JOB: Pictures must be kept out of the copy. Every entry is to be duplicated exactly.

___ EXCERPTED RECORDS

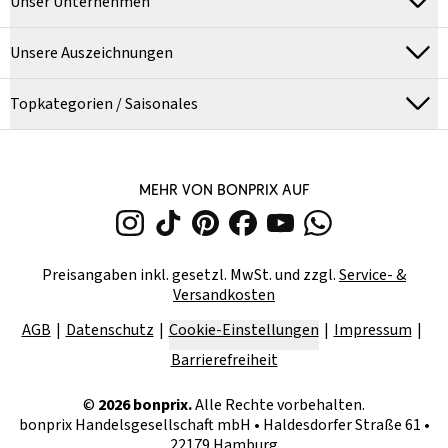
Unser Unternehmen
Unsere Auszeichnungen
Topkategorien / Saisonales
MEHR VON BONPRIX AUF
Preisangaben inkl. gesetzl. MwSt. und zzgl.
Service- &
Versandkosten
AGB
Datenschutz
Cookie-Einstellungen
Impressum
Barrierefreiheit
©
2026
bonprix.
Alle Rechte vorbehalten.
bonprix Handelsgesellschaft mbH
•
Haldesdorfer Straße 61 •
22179 Hamburg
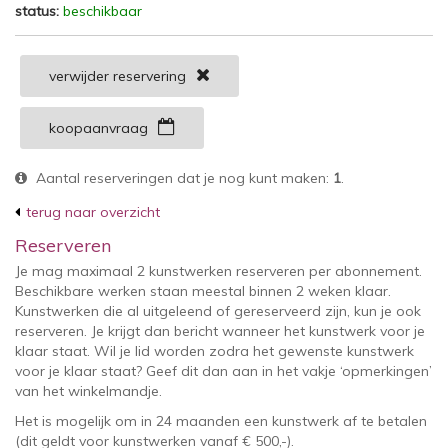
status:
beschikbaar
verwijder reservering
koopaanvraag
Aantal reserveringen dat je nog kunt maken:
1
.
terug naar overzicht
Reserveren
Je mag maximaal 2 kunstwerken reserveren per abonnement.
Beschikbare werken staan meestal binnen 2 weken klaar.
Kunstwerken die al uitgeleend of gereserveerd zijn, kun je ook
reserveren. Je krijgt dan bericht wanneer het kunstwerk voor je
klaar staat. Wil je lid worden zodra het gewenste kunstwerk
voor je klaar staat? Geef dit dan aan in het vakje ‘opmerkingen’
van het winkelmandje.
Het is mogelijk om in 24 maanden een kunstwerk af te betalen
(dit geldt voor kunstwerken vanaf € 500,-).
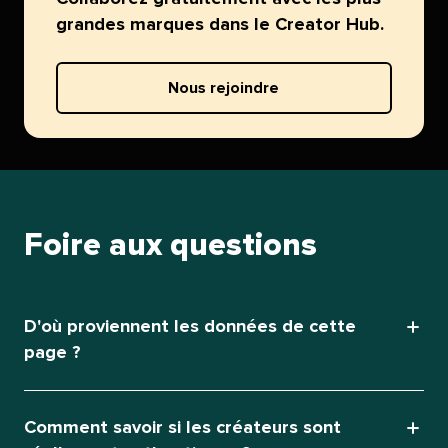
grandes marques dans le Creator Hub.​​ 
Nous rejoindre​​ 
Foire aux questions​​ 
D'où proviennent les données de cette
page ?​​ 
Comment savoir si les créateurs sont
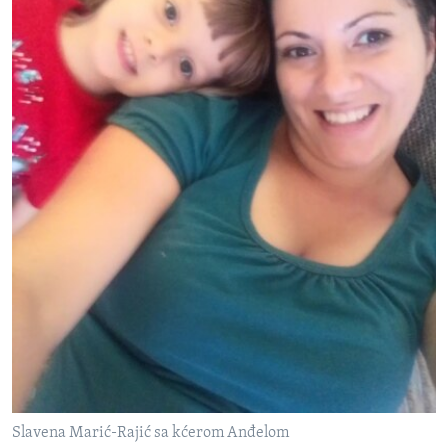
Slavena Marić-Rajić sa kćerom Anđelom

______

RESPONSE AREA:
Unser Unternehmen
Unsere Auszeichnungen
Topkategorien / Saisonales
MEHR VON BONPRIX AUF
Preisangaben inkl. gesetzl. MwSt. und zzgl.
Service- &
Versandkosten
AGB
Datenschutz
Cookie-Einstellungen
Impressum
Barrierefreiheit
©
2026
bonprix.
Alle Rechte vorbehalten.
bonprix Handelsgesellschaft mbH
•
Haldesdorfer Straße 61 •
22179 Hamburg
status:
beschikbaar
verwijder reservering
koopaanvraag
Aantal reserveringen dat je nog kunt maken:
1
.
terug naar overzicht
Reserveren
Je mag maximaal 2 kunstwerken reserveren per abonnement.
Beschikbare werken staan meestal binnen 2 weken klaar.
Kunstwerken die al uitgeleend of gereserveerd zijn, kun je ook
reserveren. Je krijgt dan bericht wanneer het kunstwerk voor je
klaar staat. Wil je lid worden zodra het gewenste kunstwerk
voor je klaar staat? Geef dit dan aan in het vakje ‘opmerkingen’
van het winkelmandje.
Het is mogelijk om in 24 maanden een kunstwerk af te betalen
(dit geldt voor kunstwerken vanaf € 500,-).
grandes marques dans le Creator Hub.​​ 
Nous rejoindre​​ 
Foire aux questions​​ 
D'où proviennent les données de cette
page ?​​ 
Comment savoir si les créateurs sont
Slavena Marić-Rajić sa kćerom Anđelom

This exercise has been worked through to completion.